- Requirement
Below are several records. Retype exactly those lines running from the one with "index pip: (405, 337)" through the one with "pinky tip: (330, 472)", end lines included, and no others.

- Records for processing
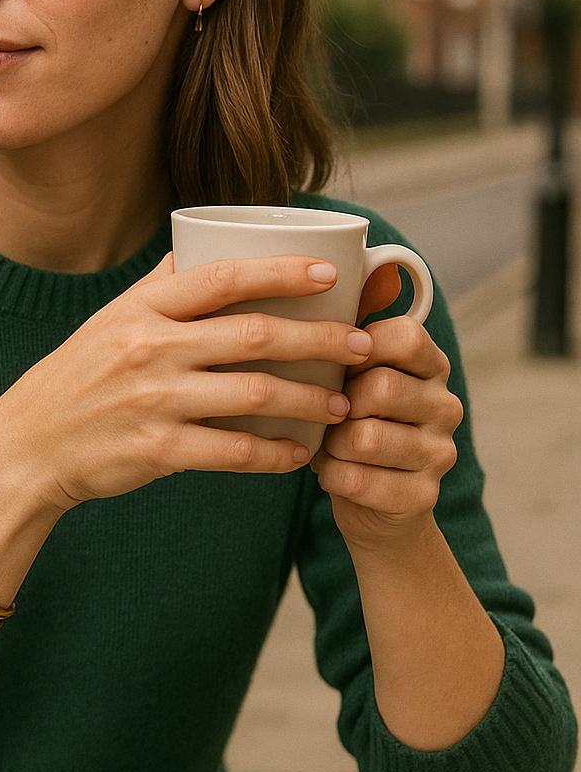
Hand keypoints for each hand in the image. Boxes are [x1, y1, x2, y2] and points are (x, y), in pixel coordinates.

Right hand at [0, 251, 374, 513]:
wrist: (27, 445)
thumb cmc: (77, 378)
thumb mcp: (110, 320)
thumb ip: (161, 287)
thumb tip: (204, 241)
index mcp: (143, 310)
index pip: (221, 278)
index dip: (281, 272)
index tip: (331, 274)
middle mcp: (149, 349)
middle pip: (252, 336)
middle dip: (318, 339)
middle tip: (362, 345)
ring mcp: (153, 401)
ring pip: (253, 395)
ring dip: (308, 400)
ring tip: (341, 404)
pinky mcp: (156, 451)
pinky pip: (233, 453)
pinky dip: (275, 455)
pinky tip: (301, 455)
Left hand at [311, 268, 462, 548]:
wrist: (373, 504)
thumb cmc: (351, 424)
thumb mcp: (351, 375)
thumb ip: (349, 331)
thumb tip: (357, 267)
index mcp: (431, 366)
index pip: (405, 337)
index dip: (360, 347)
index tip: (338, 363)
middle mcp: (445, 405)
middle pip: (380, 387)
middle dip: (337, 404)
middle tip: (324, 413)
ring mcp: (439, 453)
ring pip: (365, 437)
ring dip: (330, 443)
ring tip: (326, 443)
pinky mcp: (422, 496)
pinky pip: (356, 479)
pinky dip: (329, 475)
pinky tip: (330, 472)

---

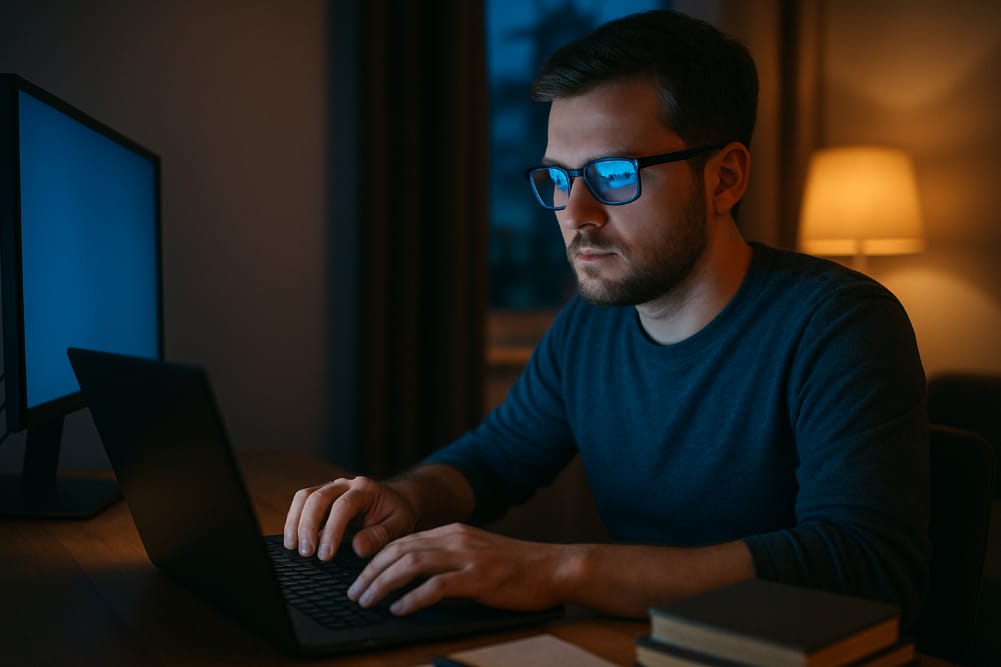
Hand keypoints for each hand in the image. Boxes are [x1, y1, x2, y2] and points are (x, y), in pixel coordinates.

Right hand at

- Task answer
index pip: (405, 337)
index dip: (360, 347)
index tip: (338, 363)
middle mcp: (445, 405)
middle pip: (380, 387)
middle dip: (337, 404)
middle tip: (324, 413)
ring mcp: (439, 453)
ring pip: (365, 437)
ring dip: (330, 443)
ring tip: (326, 443)
pinky mcp: (422, 496)
pinky pip: (356, 479)
pinky dip: (329, 475)
pinky tip: (330, 472)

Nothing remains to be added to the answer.